O cachorro que não tinha olhos




Silvia Maritani

Estou tentando ser sincera sobre esse texto e o que realmente ocorreu há dias. Acontece que participei de uma oficina de crônicas, e uma das atividades seria escrever uma crônica sobre um personagem do cotidiano. Muito fácil, eu já tinha pronto, a história do Otávio, morador de rua que eu vira em um bar chamado Bico Doce, que fica na avenida Conselheiro Nébias. Aconteceu que eu decidi pensar mais sobre isso, porque tinha vontade de escrever algo novo.

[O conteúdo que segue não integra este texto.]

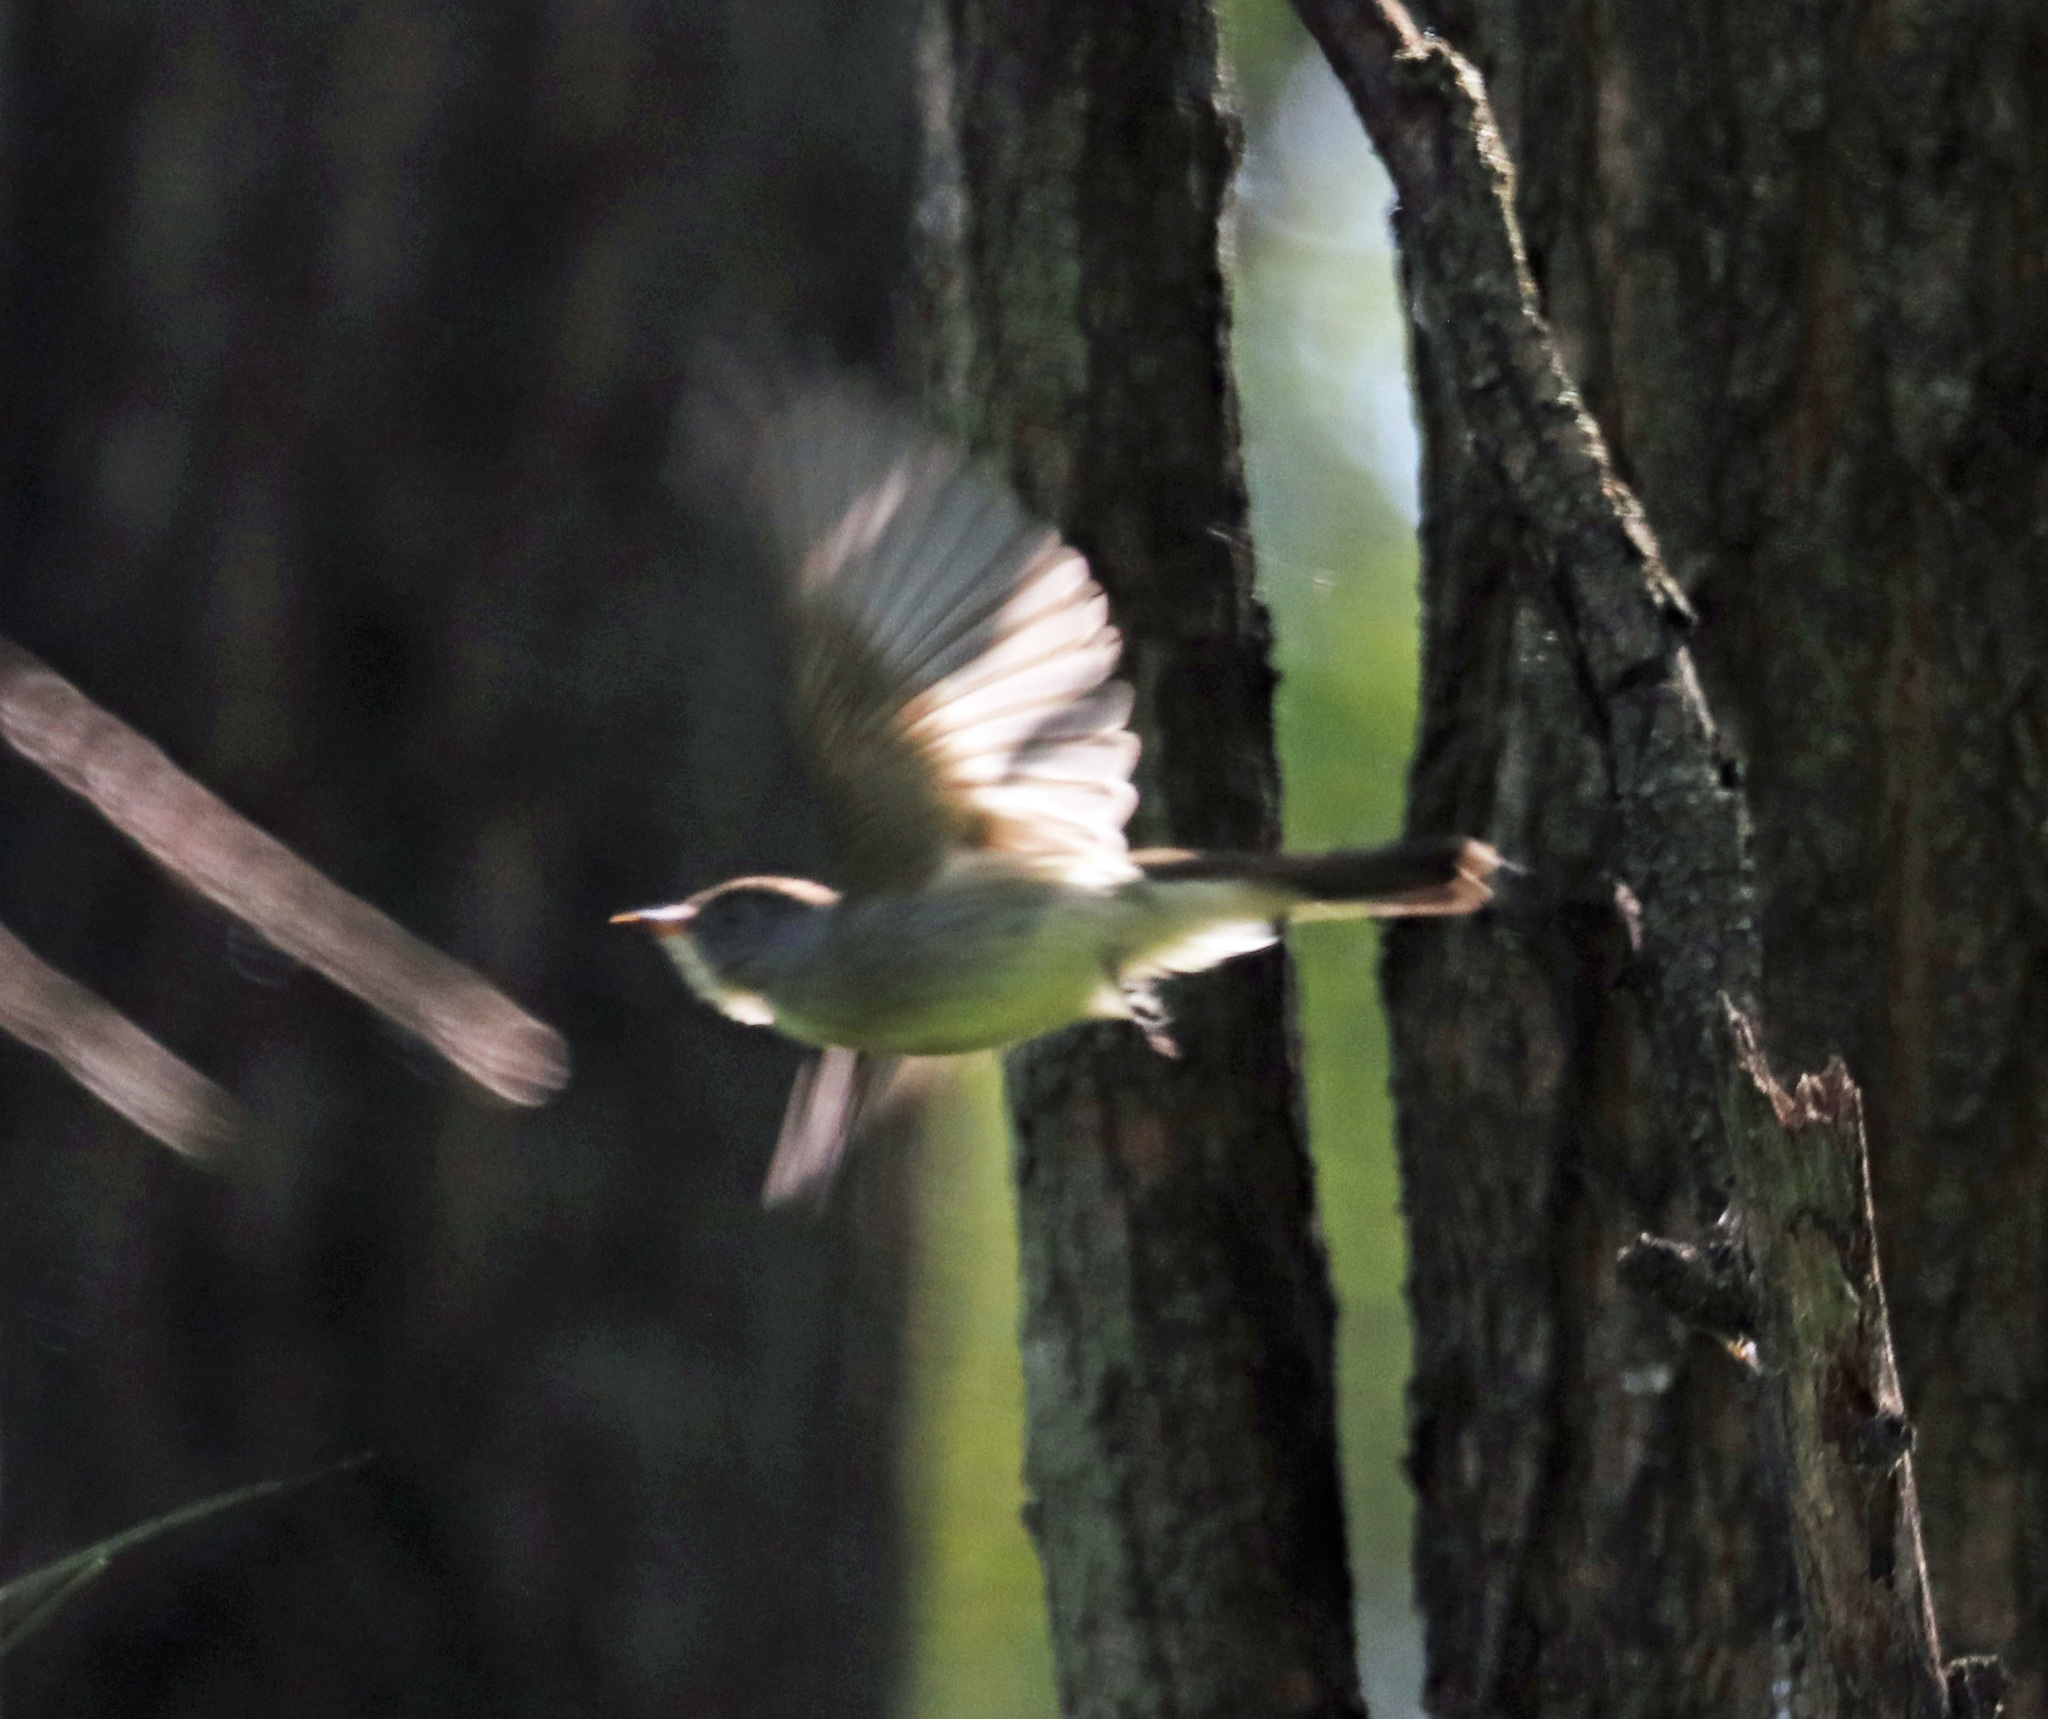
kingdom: Animalia
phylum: Chordata
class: Aves
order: Passeriformes
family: Tyrannidae
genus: Contopus
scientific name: Contopus virens
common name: Eastern wood-pewee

Quando estava indo ao trabalho a pé, como todas as manhãs de segunda à sábado, vi uma turma de adultos com seus cachorros. Sempre vejo algo assim, a hora da manhã parece ser a melhor para passear com os bichinhos, como também a hora da noite, que é coincidentemente a hora que estou voltando para casa. 

Fosse por um piscar de segundo, eu não teria visto a diferença daquele grupo para todos os outros. Ali, farejando para cima e recebendo carinho de várias pessoas que ele tentava reconhecer pelo olfato, estava um cachorro sem olhos

Suas pálpebras, grudadas umas nas outras, davam a impressão de que ele estava fechando os olhos com força, mas a grande verdade é que lá não havia olhos. E ele era lindo. Pelos dourados, médio porte, uma cara de quem apronta o tempo inteiro, mas não tinha olhos.

Curiosa que sou, fui pesquisar e descobri o nome de uma anomalia genética: anaphtalmia. Animais poderiam nascer sem os olhos. Não pude conter o impulso de pesquisar se em seres humanos isso também poderia ocorrer. 

O cachorro era lindo, mas nunca vi nenhuma pessoa que faltasse os olhos. Me assustei com as imagens que apareceram. Diferente da reação que tive ao cachorrinho, as pessoas sem olhos me causaram incômodo e aflição.

Corri para escrever sobre o fato em que me apeguei: para os seres humanos com anaphtalmia, existe uma operação que se faz ainda bebê, para colocar uma prótese de vidro. Tal prótese teria que ser trocada em dois anos por uma nova. Essa prótese não ajudava a enxergar, era puramente estética. 

Pronto, toda a minha viagem foi reduzida a uma cirurgia invasiva e puramente estética. Criei um texto em que criticava isso. Tentei dizer, deixando na mão do leitor, que os seres humanos precisavam se aceitar mais com suas diferenças, assim como aceitamos os animais e como eles mesmo se aceitam, mas não posso ser hipócrita.